KSPR-TV
- Casper, Wyoming; United States;
- Channels: Analog: 6 (VHF);

Programming
- Affiliations: CBS

Ownership
- Owner: KSPR (AM)

History
- First air date: August 12, 1957
- Last air date: July 21, 1959

= KSPR-TV (Wyoming) =

Television station in Casper, Wyoming (1957–1959)

KSPR-TV (channel 6) was a television station in Casper, Wyoming, United States, which operated from 1957 to 1959. The station was owned by radio station KSPR (1470 AM). The station closed as a result of competition from a local cable system; it would be more than 20 years before a second commercial station opened in Casper.

==History==
The station went on the air August 12, 1957 as a CBS affiliate, matching the radio station, the only CBS radio outlet in the state of Wyoming. Coinciding with the launch of the television station, KSPR radio and TV moved into new quarters on East Second Street.

By July 1959, reports were circulating that KSPR-TV would close before year's end, and the fuel on the fire only accelerated when Rocky Mountain Tele Stations, owner of KTWO-TV (channel 2), announced it would buy KSPR radio from their common owner, Don Hathaway, for $150,000. The rumors were true, and KSPR-TV ceased broadcasting July 21, 1959, despite a well-regarded slate of programming.

Owner Hathaway would blame cable television for the demise of KSPR-TV. Within less than a year of going on air, the station stated to the Federal Communications Commission that cable had made it harder to get programs and the station might have been off the air even then without the financial support of KSPR radio. In December 1959, the United States Senate subcommittee on communications held a hearing in Casper, at which Hathaway testified that the local cable firm, Able Cable (Community Television, Inc.), had made the sale of advertising difficult by importing Denver stations; this prompted national advertisers, including the Campbell Soup Company, to avoid buying air time on channel 6, which the cable did not carry. In his testimony, Hathaway noted that the cable system, which had 6,000 subscribers prior to the launch of KTWO-TV, had dropped to 3,500 when KSPR-TV took to the air and was growing again with Casper back to one local outlet. KTWO purchased the KSPR building and moved the television station in; Hathaway sold additional equipment to Community Television, whose owner, Bill Daniels, planned to use it to start a television station at Farmington, New Mexico.
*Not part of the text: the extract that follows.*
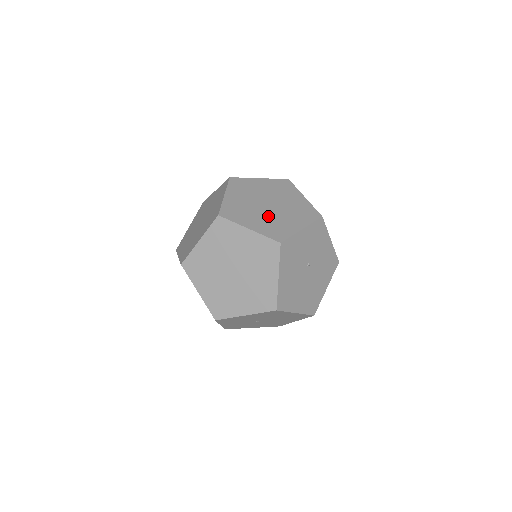
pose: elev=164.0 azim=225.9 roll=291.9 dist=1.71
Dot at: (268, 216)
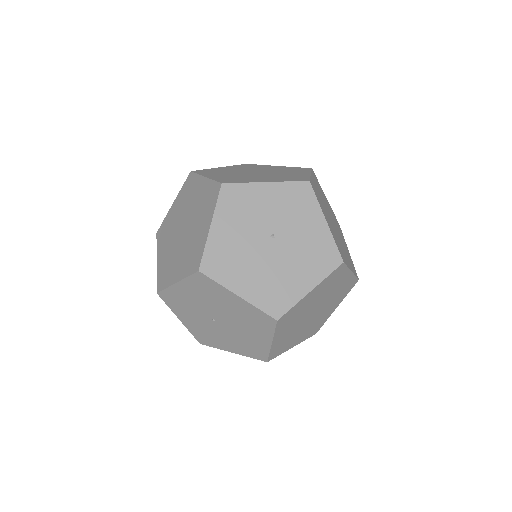
Dot at: (241, 175)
After KSPR-TV ceased broadcasting, KTWO-TV proposed the removal of channel 6 to Lander for use as a satellite station. This did not take place, though KTWO made a second and even more daring proposal. It proposed the creation of the first commercial television duopoly in the United States by activating channel 6, saying a second independent station was not viable and that it could air more network programs on a second channel.

The Natrona County school board voted in 1961 to seek use of the channel for educational use. A further commercial application was made in 1964 by Duhamel Broadcasting Enterprises, owner of KOTA-TV in Rapid City, South Dakota. In 1965, the channel was officially allocated noncommercial and the state launched a bid to put it and channel 8 at Laramie on the air.

No facility materialized on channel 6 until December 1981, when Casper College activated a translator for public station KRMA in Denver on channel 6. In 1987, the translator switched from airing KRMA to KCWC, the new public station in Riverton that had signed on in 1983. It was replaced with a full-service license as KPTW in 2007.